Petrichor Closes $165,500 Non-Brokered Private Placement

December 30, 2016 3:18 PM EST | Source: Petrichor Energy Inc.

Vancouver, British Columbia--(Newsfile Corp. - December 30, 2016) - Petrichor Energy Inc. (FSE: YQN) (TSXV: PTP) (the Company or PTP) announces that on December 30, 2016, it received conditional acceptance from the TSX Venture Exchange to close the first tranche of its non-brokered private placement for gross proceeds of $165,500 (see news release dated December 16, 2016).
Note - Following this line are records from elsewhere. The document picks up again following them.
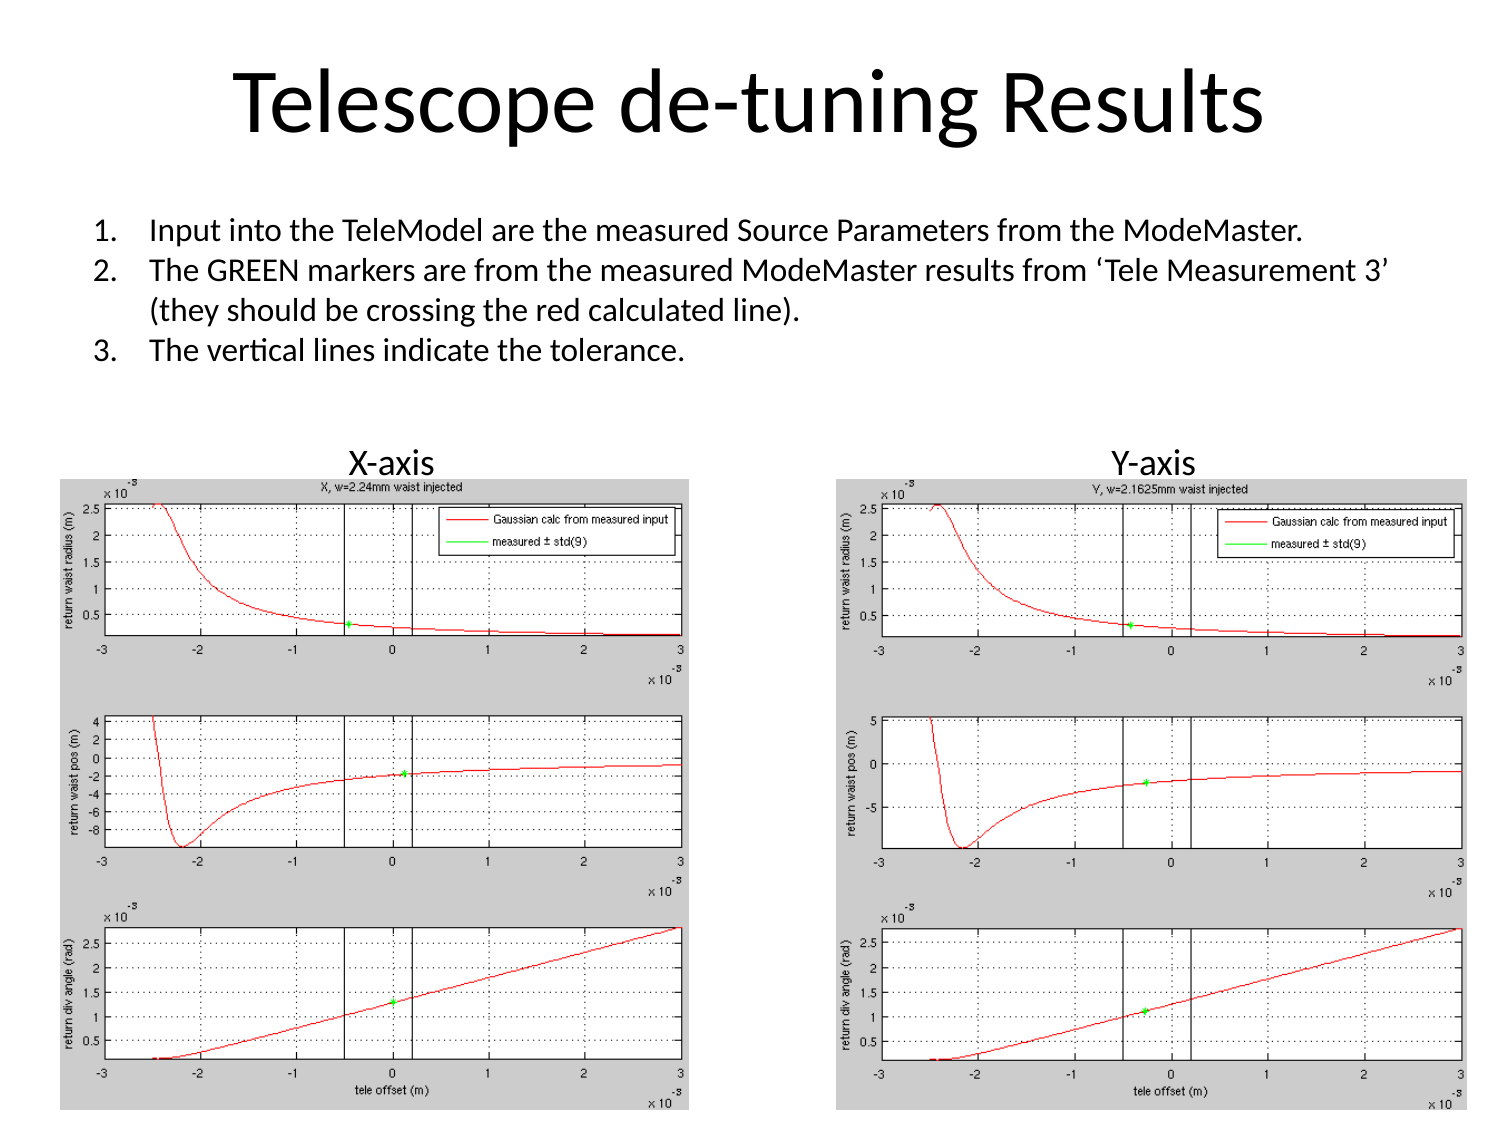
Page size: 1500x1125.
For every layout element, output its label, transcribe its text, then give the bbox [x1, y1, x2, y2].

picture [60, 479, 689, 1111]
text_box X-axis [333, 430, 451, 479]
text_box Y-axis [1096, 430, 1212, 479]
text_box Input into the TeleModel are the measured Source Parameters from the ModeMaster. The GREEN markers are from the measured ModeMaster results from ‘Tele Measurement 3’ (they should be crossing the red calculated line). The vertical lines indicate the tolerance. [78, 201, 1417, 376]
picture [836, 479, 1467, 1111]
title Telescope de-tuning Results [75, 2, 1425, 190]
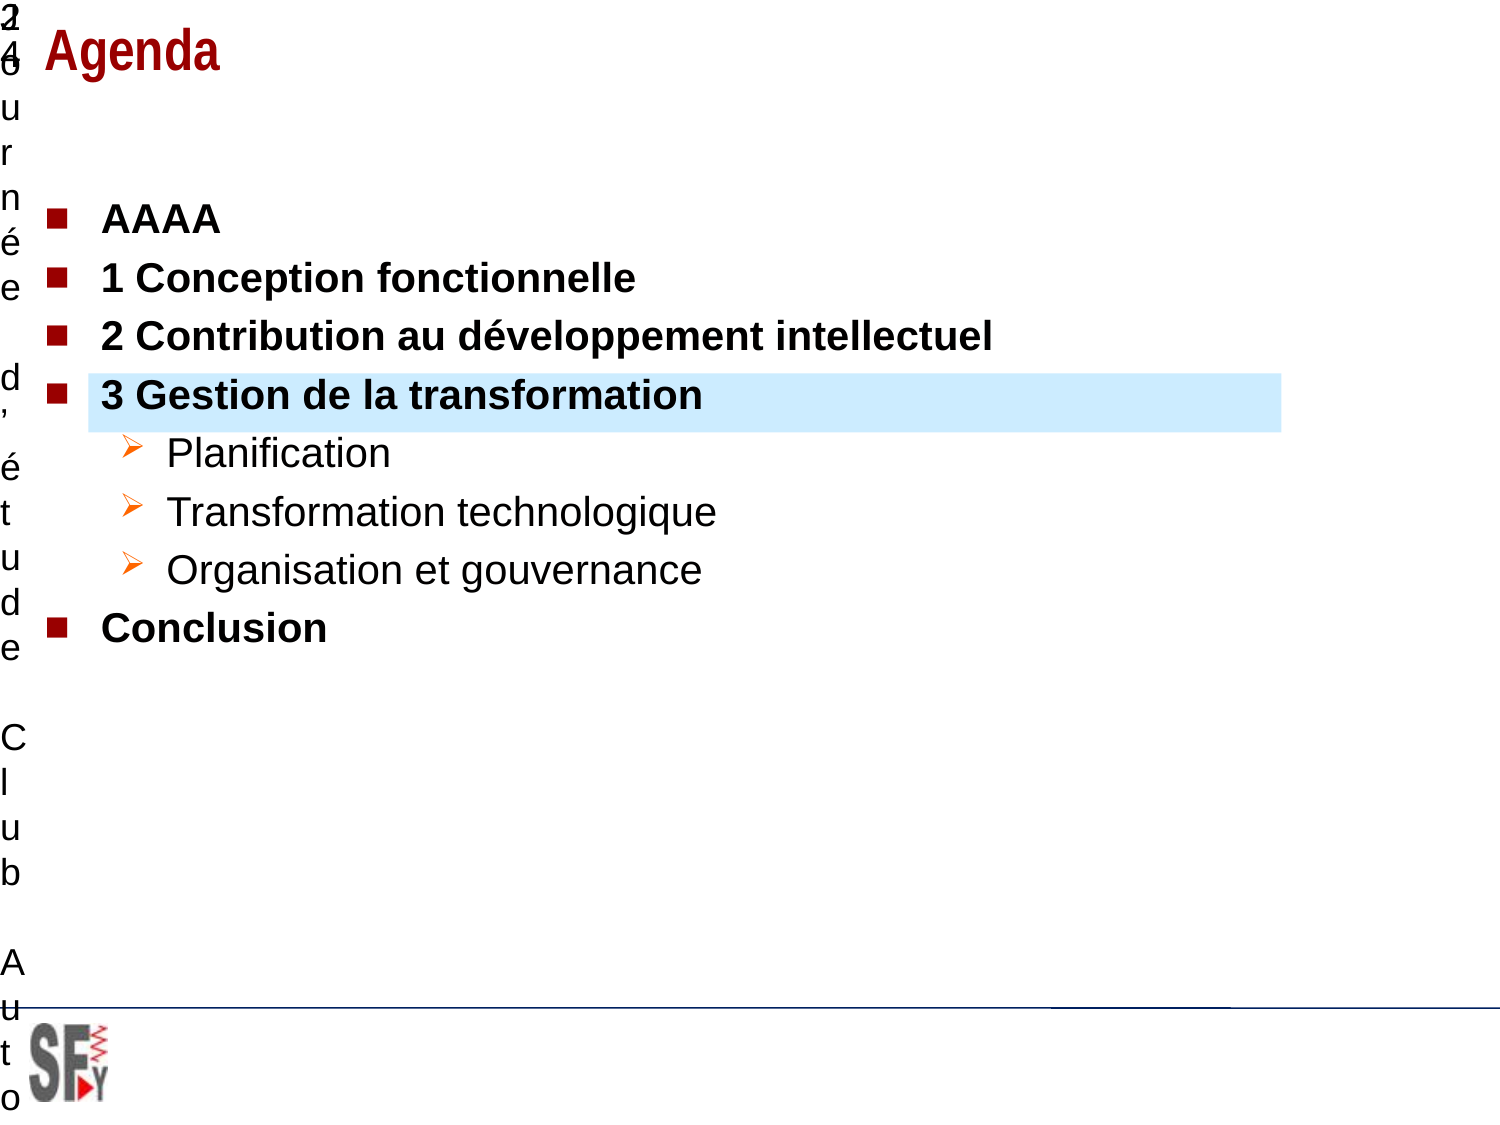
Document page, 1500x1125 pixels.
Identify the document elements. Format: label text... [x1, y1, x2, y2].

Accordingly, on December 30, 2016, the Company issued a total of 3,310,000 common shares (the "Shares") at $0.05 per Share. These Shares will be subject to a hold period under applicable Canadian securities laws expiring on May 1, 2017, and will be subject to such further restrictions on resale as may apply under applicable foreign securities laws.

Gross proceeds of $165,500 raised from this financing will be used to fund development of oil and gas wells on the Company's assets towards commercial production, and for general working capital.

One Insider and his spouse, together with a company owned by the spouse and children of another Insider, have directly or indirectly subscribed for a total of 1,300,000 Shares from the financing (the "Related Party Transaction"). All of the independent directors of the Company, acting in good faith, have determined that the fair market value of the securities being issued and the consideration paid is reasonable and, as the value of the Related Party Transaction is less than 25% of the Company's market capitalization, the Related Party Transaction is exempt from the formal valuation and minority shareholder approval requirements of Multilateral Instrument 61-101.

The Company anticipates closing the final tranche within the next two weeks.

ON BEHALF OF THE BOARD
SIGNED: "Joe DeVries"

Joe DeVries, Chief Executive Officer
Contact for further information: (604) 336-8615

The securities referred to in this news release have not been, nor will they be, registered under the United States Securities Act of 1933, as amended, and may not be offered or sold within the United States or to, or for the account or benefit of, U.S. persons absent U.S. registration or an applicable exemption from the U.S. registration requirements.

This news release does not constitute an offer for sale of securities for sale, nor a solicitation for offers to buy any securities. Any public offering of securities in the United States must be made by means of a prospectus containing detailed information about the company and management, as well as financial statements.

Neither the TSX Venture Exchange nor its Regulation Services Provider (as that term is defined in the policies of the TSX Venture Exchange) accepts responsibility for the adequacy or accuracy of this release.